We'll start with anything in chapter 7 from Naked Economics. (Please have chapter 8 read for next Wednesday.)
I asked you to think about... a business that you believe is either a "success" story or a "failure". Tell us why you think that business is either succeeding or failing...
Competition and Business: Let's look at the different market structures that exist for the goods. Most economists hold that there are four basic types of market competition: perfect competition, monopoly, monopolistic competition, and oligopoly. (The last three are summed up as forms of "imperfect competition".)
These characteristics help determine the market structure for a given good:
* number of firms in the industry
* the presence (or absence) of product differentiation
* ability (or lack of ability) of any or all firms to influence the market price
Perfect competition: This is a theoretical market structure, but it is very closely approximated in an industry like agriculture. Here are the characteristics of perfect (or "pure" competition):
* There are numerous sellers in the market, all selling identical products. This means their are no quality differences, no brand names, no need for advertising, etc.
* There is free entry into and exit from the market. Anyone who desires to produce and sell goods in a given market can do so.
* No individual seller or buyer can influence market price. It is instead determined by market supply and demand. Firms in perfect competition are "price takers".
* All sellers and buyers are informed about markets and prices. Cost advantages will not remain secret for long...
In perfect competition, economic profits tend to be low because of the ease with which firms can enter the industry. Short term profits will attract more firms.
Monopoly: This is the market structure in which only one producer or seller exists for a product that has no close substitutes. The only true monopolies that exist in our country today are probably some government-regulated public utilities.
* The seller holds a large degree of control over price. The monopolist is a "price maker".
* The key to obtaining and maintaining a monopoly lies in erecting barriers to the entry of other firms into the industry.
* Sources of monopoly:
- Economies of scale
- There are some "natural monopolies" like bus companies and public utilities.

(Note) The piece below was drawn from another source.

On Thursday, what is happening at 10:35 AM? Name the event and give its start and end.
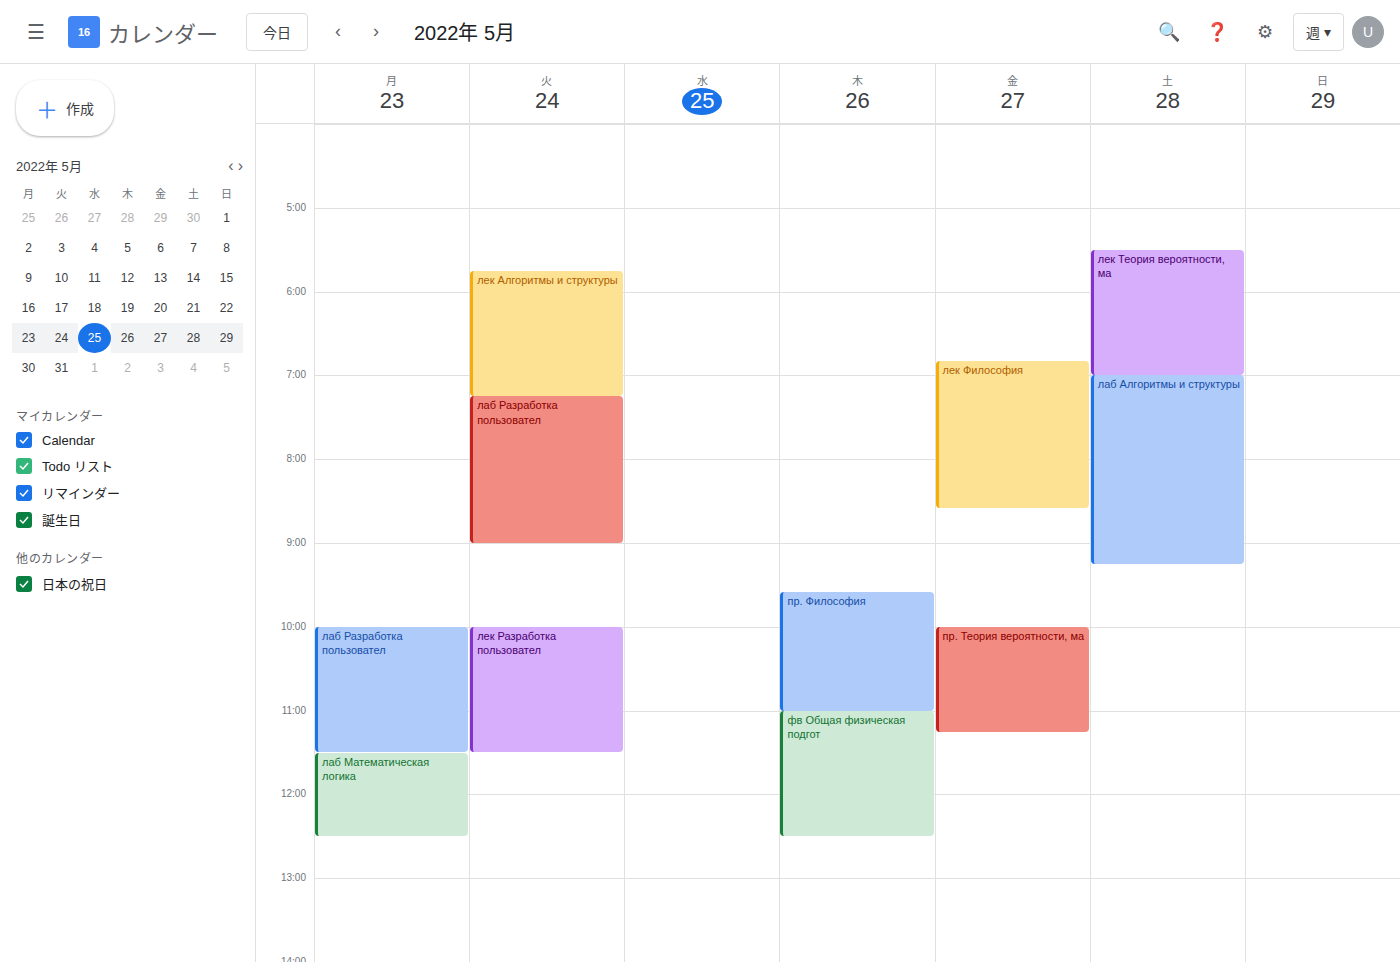
"пр. Философия", 9:35 AM to 11:00 AMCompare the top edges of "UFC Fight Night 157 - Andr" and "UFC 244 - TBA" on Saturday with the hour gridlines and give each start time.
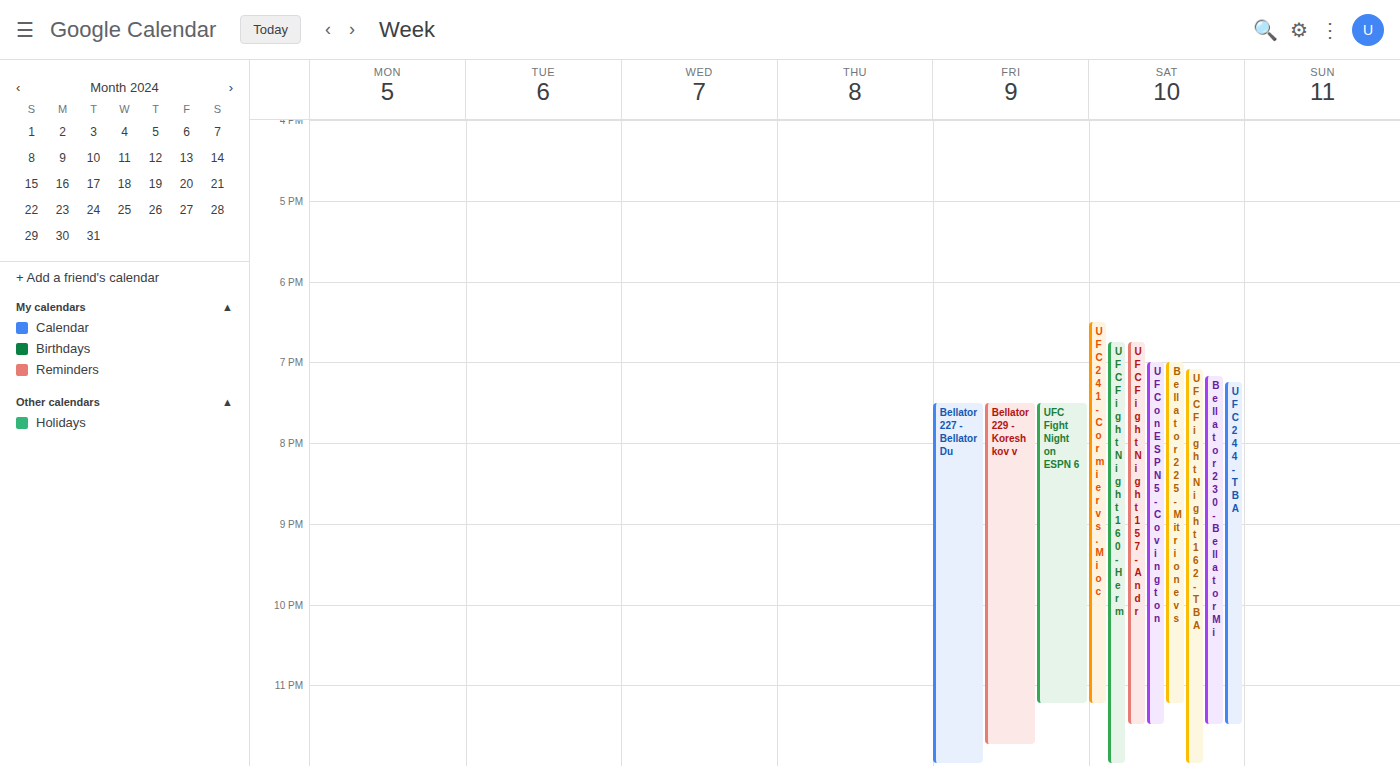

- Control of raw materials can lead to a monopoly. (For example, ALCOA controlled almost all the world's bauxite.)
- Patents- These give the exclusive rights to use, keep, or sell an invention for a period of years.
- Competitive tactics- These would include pirating, pressuring, and predatory pricing.
Anti-trust legislation: As you probably learned in history, the federal government has passed a series of laws designed to maintain competition and prevent restraint of trade.
* Sherman Antitrust Act of 1890 - outlawed restraint of trade and attempts to monopolize
* Clayton Act of 1914 - outlawed certain business activities including price discrimination, tying contracts, exclusive dealings, interlocking directorates
* Federal Trade Commission Act of 1914 - created an organization to police unfair business practices
Oligopoly: This is a market structure in which relatively few firms produce indentical or similar products.
* The actions of any one firm in terms of price and output will be noticeable by others.
* There is interdependence among firms in setting their pricing policies.
* Firms may be reluctant to engage in price competition because of the possible reaction of competitors. Product differentiation is more often used. Firms may also rely on collusion or practice "price leadership".
Cartels are organizations of independent firms that agree to operate as a shared monopoly by limiting production and charging the monopoly price.
Monopolistic Competition: This is a market structure in which relatively many firms supply similar but differentiated products, with each firm having a limited degree of control over price.
* Product differentiation is the major characteristic. This is the practice of establishing real or imagined characteristics that identify a firm's produst as unique.
* Profits tend to be minimized as a lot of money is spent on packaging, advertising, etc. It is also relatively easy for firms to enter the market.
Questions to Discuss:
Why would a firm enter a market based on perfect competition? What are the system's advantages for the consumer?
How much monopoly is too much? (In what ways are monopolies beneficial?)
Should the government work harder to regulate potential monoplies?
If you were trying to gain a monopoly, how would you work to limit competition?
Are oligopolies necessarily bad for an economy? Why or why not?
How is product differentiation achieved? What methods do you believe are most effective?
Which market structure do you believe is best for consumers?